Discussion in 'General Electronics Chat' started by aamirali, Feb 3, 2012.

1. ### aamirali Thread Starter Member

Feb 2, 2012
415
1
I have to design a current limiter for 1A, & charge a battery of 24V. Input volatge is 28V. I made ckt:

I put below deisgn steps, please check them:

-> Since max Vs=28V , I chose a transistor with Vce=40V max.

->Max current is 1A. Q1 transistor selected will have Ic max= 2A. (Safety factor included)
-> Noted Hfe from Q1 & calculated Ib= Ic/hfe
-> R2= 0.65 ohm, 1Watt because Vbe of Q2 is around 0.65V
-> How to calculate R1 & its wattage.?
-> Should Q2 same as Q1 or other can be selected because Ib of Q1 is in mA so Ic of Q2 is also low.?

Any other current limiter with better performance?

2. ### crutschow Expert

Mar 14, 2008
13,509
3,385
You calculate R1 for the minimum hfe and maximum current, thus R1 = (28-24-0.7-0.7) / (1A/hfe-min).

It's wattage would be Ib$^{2}$*R1.

Q2 can be smaller since it carries less current.

The Q1 dissipation would be about 4W so Q1 will need a heat sink.

That limiter circuit should work fine for your needs. The limit is somewhat sensitive to the temperature of Q2 (limit varies at about -0.3%/C) but that should not be a problem for charging a battery.

Is this a lead-acid battery? To charge the battery properly you should has have a voltage limit circuit to avoid overcharging the battery.
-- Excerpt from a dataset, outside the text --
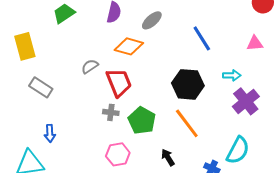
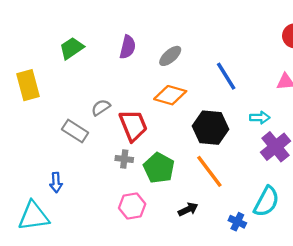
orange diamond: (129, 46) -> (170, 95), moved
gray rectangle: (41, 87) -> (75, 131), moved
black arrow: (168, 157) -> (188, 209), turned 96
3. ### aamirali Thread Starter Member

Feb 2, 2012
415
1
1. Why did minus 0.7V twice.

" R1 = (28-24-0.7-0.7) / (1A/hfe-min)"

2.My battery voltage can vary from 21.5V-26.4V i.e. full discharge to full charge (sry forgot to mention this earlier). How does R1 changes now.

4. ### crutschow Expert

Mar 14, 2008
13,509
3,385
1. The worst-case base-emitter drop of Q1 and the voltage across R2.

2. At the maximum battery voltage there will be very little voltage across R1 so it will be difficult for that circuit to maintain 1A of current. To avoid that problem place the battery in series with the collector of Q1 (between V1 and Q1's collector) and ground R2 and Q2's emitter. That way you will always have the full voltage available for R1 (R1 stays connected to V1).

For that case R1= (28V -1.4)/(1A/hfe-min).

5. ### Motardo New Member

Sep 21, 2011
20
2
Do you want to force 1A through the battery even when it's fully charged, or would it be better if the current tapers off as the battery charges up? I guess it depends on the type of battery...